Alex Brandon/AP

Analysis: Between the Lines of Comey's Testimony

The former FBI director left a number of hints about where the investigation into Russian interference in the 2016 election could go.

Following former FBI director James Comey’s Senate testimony last week, President Trump took to Twitter, claiming “total and complete vindication.” 

The White House did get some good news: Comey said that the president was not personally under investigation while he led the bureau, and that a New York Times article detailing contacts between Russian intelligence and the Trump campaign was “in the main … not true.”

But that is by no means the end of the story. As Comey was careful to point out, it was not the function of his testimony to prove or disprove any case against Trump or anyone else. Building such a case remains within the jurisdiction of Robert Mueller, the newly appointed special prosecutor and former FBI director. Moreover, as a former FBI agent, I know the importance of reading between the lines; and in this case, a great deal went unsaid both about the ongoing investigation into Russian interference in the 2016 election, and the peril the president himself could face.

First, consider the deafening silence that greeted Comey’s revelation that, even before Trump took office, the FBI director began taking copious notes of his conversations with the president-elect. Invited to explain, Comey said that he made the record in part because he was “honestly concerned that [Trump] might lie about the nature of our meeting,” a fear that the director did not feel in his dealings with either of Trump’s immediate predecessors. And here is the remarkable thing: Not one single senator, of either party, questioned the characterization of the president of the United States as someone likely to tell lies. We know why, of course: The president has made clear, again and again, that his word cannot be trusted. And, Comey said, the president did indeed lie about their conversations, prompting the director to release his contemporaneous, unclassified account.

Second, Comey’s much-vaunted statement that Trump was not personally under investigation comes with at least two very important qualifications. One: Comey made clear that at least one senior FBI figure disagreed with his assessment that Trump was not being investigated, on the grounds that the campaign was under investigation and Trump was head of the campaign. A different director may well have shared this (quite legitimate) view, and informed Trump that he was, in fact, under investigation. Two: I know from experience that whenever you are investigating an organization, be it a political campaign, an organized crime family, or a terror group, you almost never start at the top. Instead, you seek to “turn” more junior lieutenants and work your way up the chain from there.  

It’s possible to read what’s publicly known about the investigation as reflecting that kind of progression. For example, during the campaign itself, the FBI reportedly received a warrant to monitor Carter Page, then one of then-candidate Trump’s foreign-policy advisers. Then there’s Michael Flynn, the former national-security adviser who was ousted after lying about his communications with Russian officials during the transition. Late last month, it emerged that Jared Kushner, Trump’s son-in-law and an adviser firmly in Trump’s inner circle, had reportedly become a focus of the investigation.
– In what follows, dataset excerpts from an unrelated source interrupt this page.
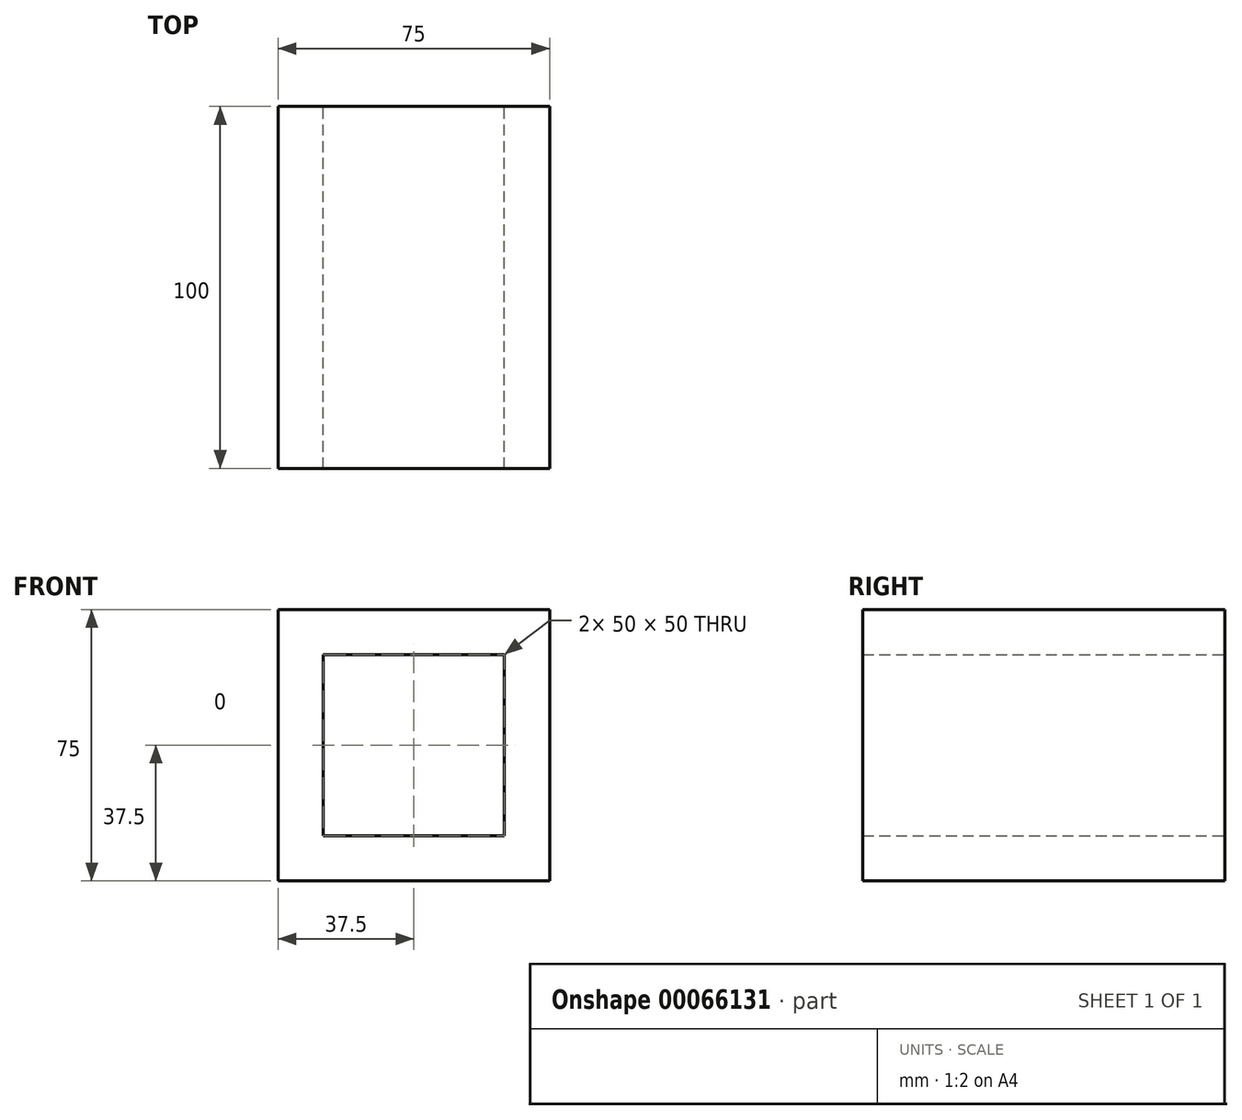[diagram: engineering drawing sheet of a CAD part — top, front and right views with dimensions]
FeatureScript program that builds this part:
annotation { "Feature Type Name" : "Feature", "Feature Type Description" : "" }
export const myFeature = defineFeature(function(context is Context, id is Id, definition is map)
    precondition{}
    {
        {
            var Q0;
            Q0=qCreatedBy(makeId("Front.planeOp"),FACE);
            var sketch = newSketch(context, id + "F0", { "sketchPlane" : qUnion([Q0])});
            skLineSegment(sketch, "E0.rect.bottom", {"start": v(-25, 25) * mm, "end": v(25, 25) * mm});
            skLineSegment(sketch, "E0.rect.top", {"start": v(-25, -25) * mm, "end": v(25, -25) * mm});
            skLineSegment(sketch, "E0.rect.left", {"start": v(-25, 25) * mm, "end": v(-25, -25) * mm});
            skLineSegment(sketch, "E0.rect.right", {"start": v(25, 25) * mm, "end": v(25, -25) * mm});
            skPoint(sketch, "E0.rect.middle", {"position": v(0, 0) * mm});
            skLineSegment(sketch, "E1.rect.bottom", {"start": v(-37.5, 37.5) * mm, "end": v(37.5, 37.5) * mm});
            skLineSegment(sketch, "E1.rect.top", {"start": v(-37.5, -37.5) * mm, "end": v(37.5, -37.5) * mm});
            skLineSegment(sketch, "E1.rect.left", {"start": v(-37.5, 37.5) * mm, "end": v(-37.5, -37.5) * mm});
            skLineSegment(sketch, "E1.rect.right", {"start": v(37.5, 37.5) * mm, "end": v(37.5, -37.5) * mm});
            skSolve(sketch);
        }
        {
            var Q0;
            Q0 = qSketchRegion(id + "F0", true);
            extrude(context, id + "F1", {"entities" : qUnion([Q0]), "depth" : 100 * mm});
        }
    });
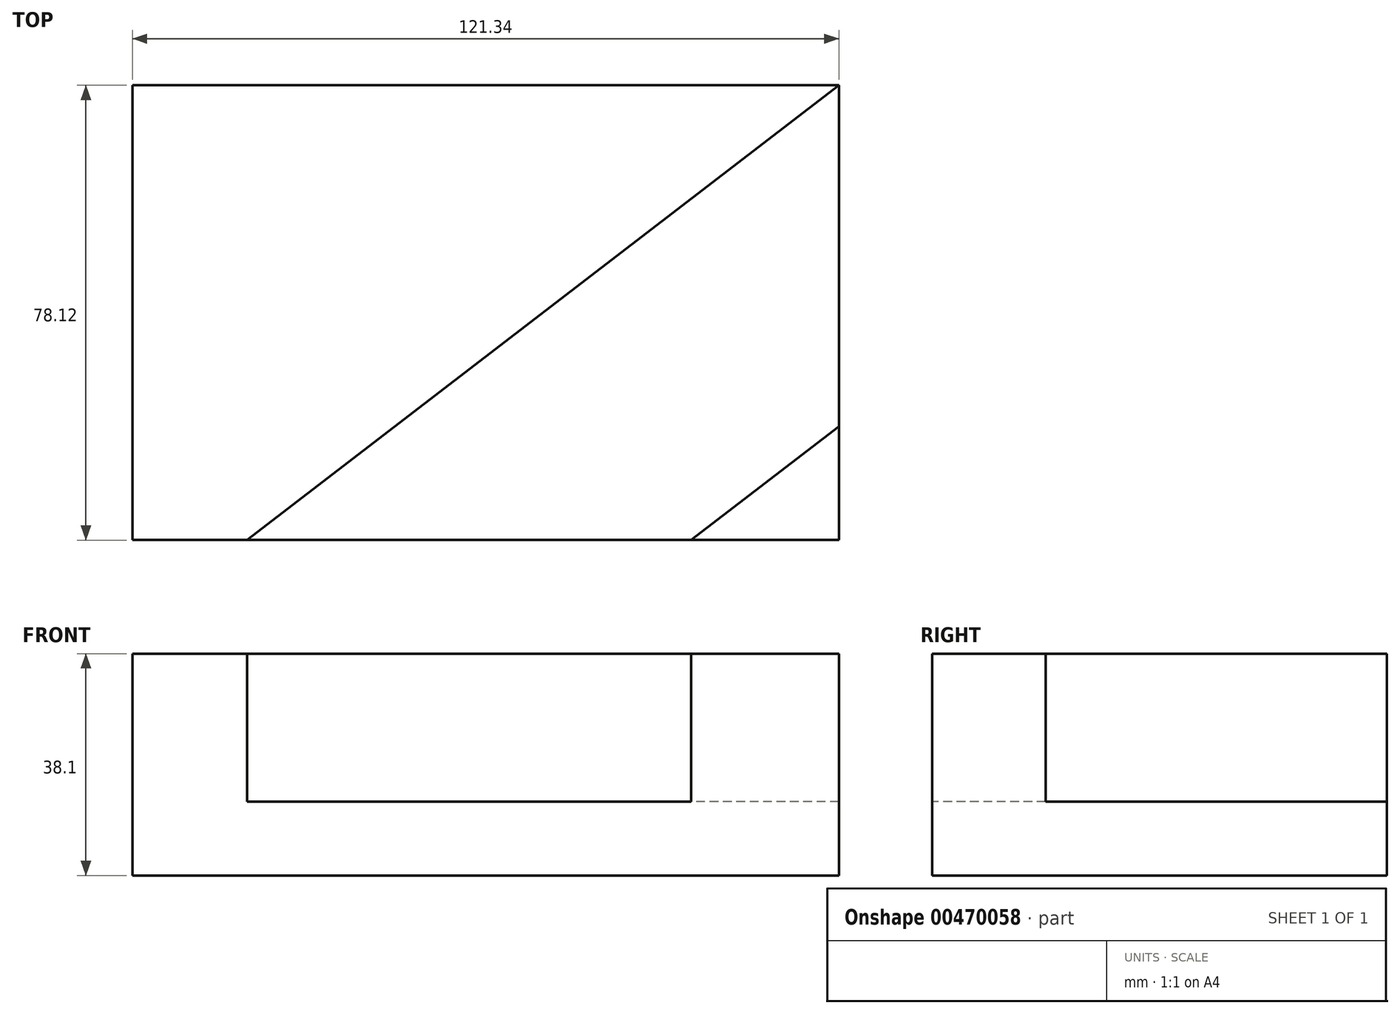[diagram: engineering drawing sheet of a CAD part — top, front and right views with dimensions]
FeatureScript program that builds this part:
annotation { "Feature Type Name" : "Feature", "Feature Type Description" : "" }
export const myFeature = defineFeature(function(context is Context, id is Id, definition is map)
    precondition{}
    {
        {
            var Q0;
            Q0=qCreatedBy(makeId("Top.planeOp"),FACE);
            var sketch = newSketch(context, id + "F0", { "sketchPlane" : qUnion([Q0])});
            skLineSegment(sketch, "E0.bottom", {"start": v(60.67, 39.06) * mm, "end": v(-60.67, 39.06) * mm});
            skLineSegment(sketch, "E0.top", {"start": v(60.67, -39.06) * mm, "end": v(-60.67, -39.06) * mm});
            skLineSegment(sketch, "E0.left", {"start": v(60.67, 39.06) * mm, "end": v(60.67, -39.06) * mm});
            skLineSegment(sketch, "E0.right", {"start": v(-60.67, 39.06) * mm, "end": v(-60.67, -39.06) * mm});
            skPoint(sketch, "E0.middle", {"position": v(0, 0) * mm});
            skLineSegment(sketch, "E1", {"start": v(60.67, -19.53) * mm, "end": v(35.27, -39.06) * mm});
            skLineSegment(sketch, "E2", {"start": v(60.67, 39.06) * mm, "end": v(-40.95, -39.06) * mm});
            skSolve(sketch);
        }
        {
            var Q0;
            {var subQ0=sQuery(id+"F0.wireOp",EDGE,"E1");Q0=makeQuery(id+"F0.imprint","IMPRINT",FACE,{"disambiguationData":[TD([[makeQuery(id+"F0.imprint","IMPRINT",EDGE,{"derivedFrom":subQ0}),-1.0]])]});}
            extrude(context, id + "F1", {"entities" : qUnion([Q0]), "depth" : 12.7 * mm});
        }
        {
            var Q0;
            {var subQ3=sQuery(id+"F0.wireOp",EDGE,"E1");Q0=makeQuery(id+"F0.imprint","IMPRINT",FACE,{"disambiguationData":[TD([[makeQuery(id+"F0.imprint","IMPRINT",EDGE,{"derivedFrom":subQ3}),1.0]])]});}
            extrude(context, id + "F2", {"entities" : qUnion([Q0]), "operationType" : NewBodyOperationType.ADD, "depth" : 38.1 * mm});
        }
        {
            var Q0;
            Q0=makeQuery(id+"F0.imprint","IMPRINT",FACE,{"disambiguationData":[TD([[makeQuery(id+"F0.imprint","IMPRINT",EDGE,{"derivedFrom":sQuery(id+"F0.wireOp",EDGE,"E0.bottom")}),1.0]])]});
            extrude(context, id + "F3", {"entities" : qUnion([Q0]), "operationType" : NewBodyOperationType.ADD, "depth" : 38.1 * mm});
        }
    });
There is every possibility that the president may already face personal investigation by special counsel Mueller. Bear in mind, too, that obstruction of justice is just as much a crime as collusion with a foreign power. I have seen many cases begin by looking for evidence of one offense, only to end with quite different charges; even Al Capone was ultimately jailed not for murder or bootlegging but for tax evasion.
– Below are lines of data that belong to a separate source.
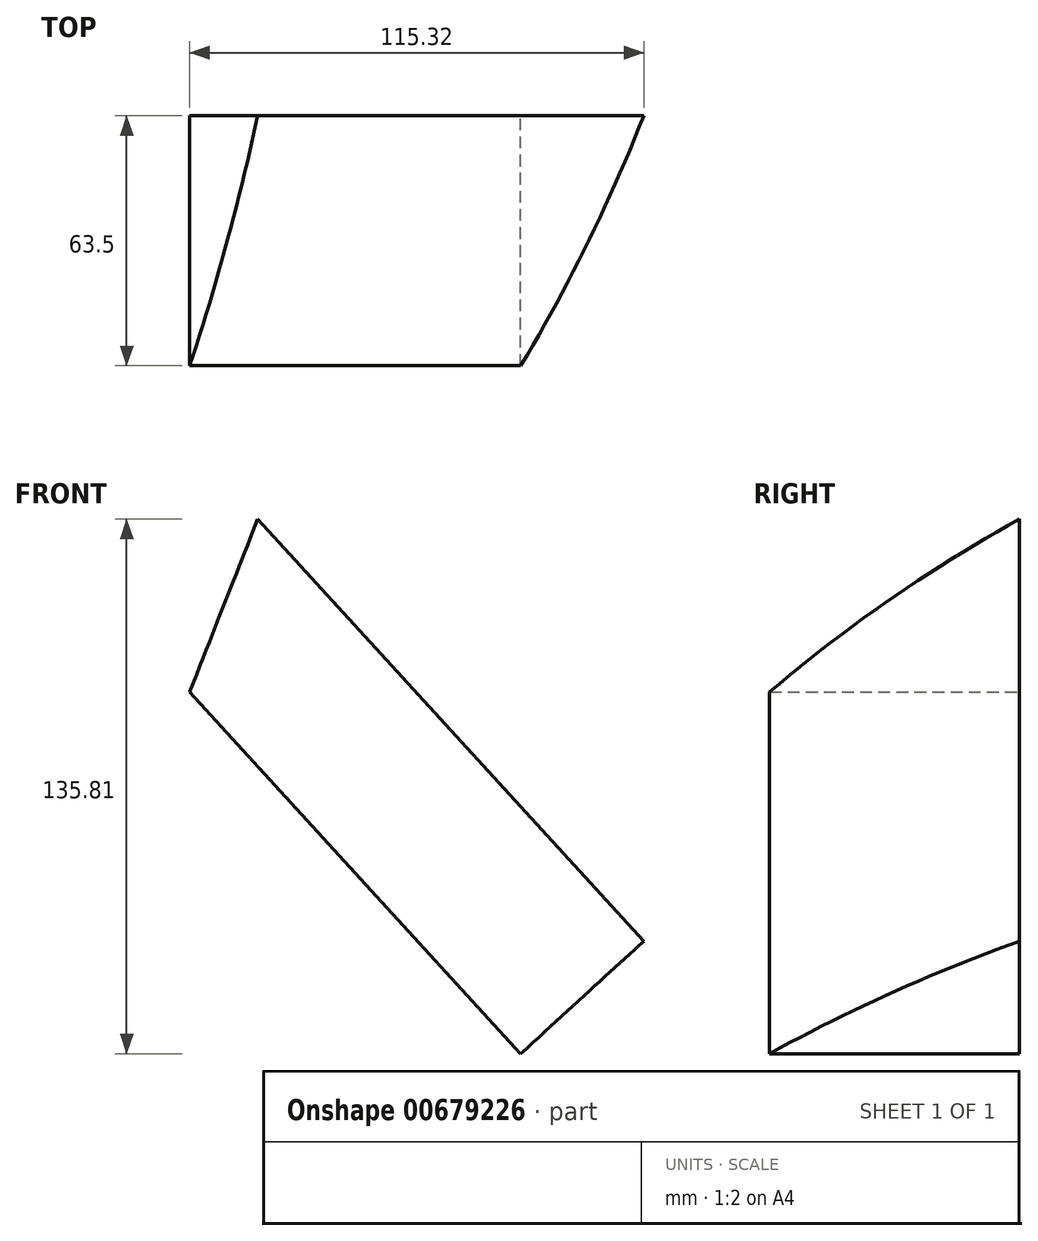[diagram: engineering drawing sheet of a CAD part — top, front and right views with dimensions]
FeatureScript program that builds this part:
annotation { "Feature Type Name" : "Feature", "Feature Type Description" : "" }
export const myFeature = defineFeature(function(context is Context, id is Id, definition is map)
    precondition{}
    {
        {
            var Q0;
            Q0=qCreatedBy(makeId("Front.planeOp"),FACE);
            var sketch = newSketch(context, id + "F0", { "sketchPlane" : qUnion([Q0])});
            skLineSegment(sketch, "E0", {"start": v(-95.01, 28.2) * mm, "end": v(-113.11, -17.75) * mm});
            skLineSegment(sketch, "E1", {"start": v(-113.11, -17.75) * mm, "end": v(-29.04, -109.7) * mm});
            skLineSegment(sketch, "E2", {"start": v(-29.04, -109.7) * mm, "end": v(36.02, -50.2) * mm});
            skLineSegment(sketch, "E3", {"start": v(36.02, -50.2) * mm, "end": v(-46.63, 40.2) * mm});
            skLineSegment(sketch, "E4", {"start": v(-46.63, 40.2) * mm, "end": v(-95.01, 28.2) * mm});
            skSolve(sketch);
        }
        {
            var Q0;
            Q0=makeQuery(id+"F0.imprint","IMPRINT",FACE,{"disambiguationData":[TD([[makeQuery(id+"F0.imprint","IMPRINT",EDGE,{"derivedFrom":sQuery(id+"F0.wireOp",EDGE,"E0")}),1.0]])]});
            extrude(context, id + "F1", {"entities" : qUnion([Q0]), "depth" : 63.5 * mm, "offsetDistance" : 25.4 * mm});
        }
        {
            var Q0;
            Q0=makeQuery(id+"F1.opExtrude","CAP_EDGE",EDGE,{"disambiguationData":[OSD([sQuery(id+"F0.wireOp",EDGE,"E3")])],"isStart":false});
            fillet(context, id + "F2", {"entities" : qUnion([Q0]), "radius" : 389.4 * mm, "tangentPropagation" : true, "allowEdgeOverflow" : false});
        }
    });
Third, over the course of his nine one-on-one meetings and conversations with Comey, not once did the president ask to be briefed on the main focus of the FBI’s investigation, Russian interference in American democracy. Instead, he allegedly concentrated on getting his own adviser off the hook and attempted to extract a pledge of loyalty from the FBI director. This is bizarre conduct from the leader of a country facing massive national-security challenges emanating from the Kremlin—challenges the FBI is at the forefront of countering. By behaving in this way, the president implied that his focus is not on protecting the nation he is sworn to serve.

Trump’s mendacity, selfishness, and personality-cult politics did not develop in a vacuum; they were enabled, in part, by a culture of impunity in Washington. We have seen no real accountability for the Iraq War, the Bush-era torture program, or the many other national-security disasters of the past two decades; Trump could be forgiven for assuming that he will prove similarly immune in this case.
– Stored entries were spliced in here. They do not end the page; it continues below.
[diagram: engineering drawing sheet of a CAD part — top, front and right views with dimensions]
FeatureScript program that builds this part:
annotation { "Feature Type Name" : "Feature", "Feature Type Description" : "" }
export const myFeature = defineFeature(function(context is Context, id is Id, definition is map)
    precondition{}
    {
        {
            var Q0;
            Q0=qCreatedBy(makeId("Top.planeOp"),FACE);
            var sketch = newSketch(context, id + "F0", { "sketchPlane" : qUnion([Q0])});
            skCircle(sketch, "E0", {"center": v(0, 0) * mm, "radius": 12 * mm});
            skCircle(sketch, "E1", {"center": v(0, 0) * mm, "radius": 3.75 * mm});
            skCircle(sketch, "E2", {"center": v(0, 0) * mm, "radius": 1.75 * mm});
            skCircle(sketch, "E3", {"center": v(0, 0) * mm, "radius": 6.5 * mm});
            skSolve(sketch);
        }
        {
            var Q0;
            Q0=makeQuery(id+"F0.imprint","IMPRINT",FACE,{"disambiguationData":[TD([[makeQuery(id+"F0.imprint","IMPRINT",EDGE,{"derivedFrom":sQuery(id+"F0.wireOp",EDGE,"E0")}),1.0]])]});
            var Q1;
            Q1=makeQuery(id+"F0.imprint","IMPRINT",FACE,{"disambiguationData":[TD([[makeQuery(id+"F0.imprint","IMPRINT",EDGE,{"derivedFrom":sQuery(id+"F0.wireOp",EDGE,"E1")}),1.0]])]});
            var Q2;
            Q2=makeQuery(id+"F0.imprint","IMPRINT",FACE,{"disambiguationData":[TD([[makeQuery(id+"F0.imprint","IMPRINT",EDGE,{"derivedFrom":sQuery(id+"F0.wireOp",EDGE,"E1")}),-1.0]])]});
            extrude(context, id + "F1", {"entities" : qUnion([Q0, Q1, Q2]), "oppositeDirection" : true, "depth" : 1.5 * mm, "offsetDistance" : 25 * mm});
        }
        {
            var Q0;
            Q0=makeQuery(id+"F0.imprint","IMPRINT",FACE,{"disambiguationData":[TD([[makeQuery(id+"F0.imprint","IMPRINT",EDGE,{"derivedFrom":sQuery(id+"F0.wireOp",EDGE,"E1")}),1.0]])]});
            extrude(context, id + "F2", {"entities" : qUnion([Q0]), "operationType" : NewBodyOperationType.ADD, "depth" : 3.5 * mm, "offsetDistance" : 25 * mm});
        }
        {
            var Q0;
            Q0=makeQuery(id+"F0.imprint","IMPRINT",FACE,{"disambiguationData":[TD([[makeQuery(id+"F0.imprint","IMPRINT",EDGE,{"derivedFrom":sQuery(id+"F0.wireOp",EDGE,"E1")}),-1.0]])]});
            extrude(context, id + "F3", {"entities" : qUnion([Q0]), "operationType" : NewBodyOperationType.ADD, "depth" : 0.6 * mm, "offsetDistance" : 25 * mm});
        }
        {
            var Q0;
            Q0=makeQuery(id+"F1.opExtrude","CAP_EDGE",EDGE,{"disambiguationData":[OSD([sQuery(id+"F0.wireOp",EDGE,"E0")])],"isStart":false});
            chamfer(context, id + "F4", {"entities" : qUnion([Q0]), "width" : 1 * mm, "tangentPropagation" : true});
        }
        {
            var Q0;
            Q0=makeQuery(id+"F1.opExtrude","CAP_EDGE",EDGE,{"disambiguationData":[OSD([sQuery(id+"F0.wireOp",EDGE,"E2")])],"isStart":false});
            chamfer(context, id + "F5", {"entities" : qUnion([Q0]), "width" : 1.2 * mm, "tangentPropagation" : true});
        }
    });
But there is one hope, and that is the integrity of public servants like James Comey. Where Trump is focused on fending off accusations instead of countering Russian aggression, Comey has shown himself prepared to sacrifice his own career in order to uphold the rule of law and protect the integrity and investigative independence of the FBI.  In a political environment hopelessly polluted by “alternative facts,” Americans desperately need real ones. That is what Comey said he was offering on Wednesday, and it is why his testimony left a mark.